Hundreds of attempts to find treasure on the island have failed. Several early expeditions were mounted on the basis of claims by a man named Keating, who was supposed to have befriended Thompson. On one trip, Keating was said to have retrieved gold and jewels from the treasure. Prussian adventurer August Gissler lived on the island for most of the period from 1889 until 1908, hunting the treasure with the small success of finding six gold coins.
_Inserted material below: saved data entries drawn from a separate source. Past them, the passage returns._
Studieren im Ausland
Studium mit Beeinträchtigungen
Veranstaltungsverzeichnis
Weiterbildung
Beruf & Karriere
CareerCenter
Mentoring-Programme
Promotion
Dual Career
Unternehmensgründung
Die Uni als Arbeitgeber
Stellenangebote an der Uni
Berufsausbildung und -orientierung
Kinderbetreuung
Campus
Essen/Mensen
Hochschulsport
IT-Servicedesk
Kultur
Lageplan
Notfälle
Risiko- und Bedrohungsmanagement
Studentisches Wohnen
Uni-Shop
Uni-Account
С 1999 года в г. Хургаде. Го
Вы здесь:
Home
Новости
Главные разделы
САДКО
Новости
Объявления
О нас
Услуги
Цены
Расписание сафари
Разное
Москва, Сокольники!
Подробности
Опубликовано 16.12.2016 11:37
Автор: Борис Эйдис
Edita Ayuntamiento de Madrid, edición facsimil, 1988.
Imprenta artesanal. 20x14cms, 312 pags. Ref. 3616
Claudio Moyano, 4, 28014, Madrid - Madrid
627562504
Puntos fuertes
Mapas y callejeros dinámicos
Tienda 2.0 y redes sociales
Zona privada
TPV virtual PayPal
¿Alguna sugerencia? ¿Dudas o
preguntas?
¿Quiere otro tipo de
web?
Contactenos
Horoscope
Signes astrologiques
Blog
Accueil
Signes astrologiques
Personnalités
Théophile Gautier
Treasure of Lima: A Buried Exhibition
Treasure of Lima: A Buried Exhibition is an art project curated by Nadim Samman for Thyssen-Bornemisza Art Contemporary Academy and commissioned by Francesca von Habsburg. Works by forty internationally celebrated artists were placed inside an exhibition architecture (that is, a contemporary "treasure" chest) designed by architects Aranda\Lasch and then buried at a secret location on Cocos Island in May 2014. The GPS coordinates (or "map") of the exhibition location were logged at the site of burial. These coordinates were then given to the Dutch artist Constant Dullaart, who worked with a leading cryptographer to encode them. The resulting string of code was then made physical as a 3D-printed steel cylinder and placed inside a second version of the chest. This chest will be auctioned to raise funds for a shark research and conservation initiative on Cocos Island. The buyer will not receive the decryption key.
Treasure of Lima: A Buried Exhibition brought artists, marine biologists, collectors, and sailors together to engage with conservation issues while exploring the history of piracy on Cocos, the politics of access and exclusion in the fields of art and natural heritage, as well as the limits of the exhibition format.
The book Desert Island proposed the highly detailed theory that Daniel Defoe used the Isla del Coco as an accurate model for his descriptions of the island inhabited by the marooned Robinson Crusoe. However, Defoe placed Crusoe's island not in the Pacific, but rather off the coast of Venezuela in the Atlantic Ocean.
Robinson's neighbouring Terra Firma is shown on the colour map of Joannes Jansson (Amsterdam) depicting the northeastern corner of South America, entitled Terra Firma et Novum Regnum Granatense et Popayan. It belongs to the early group of plates printed by Willem Blaeu from 1630 onwards. The property called Terra Firma was the Isthmus of Darien. Crusoe's two references to Mexico are against a South American island as well.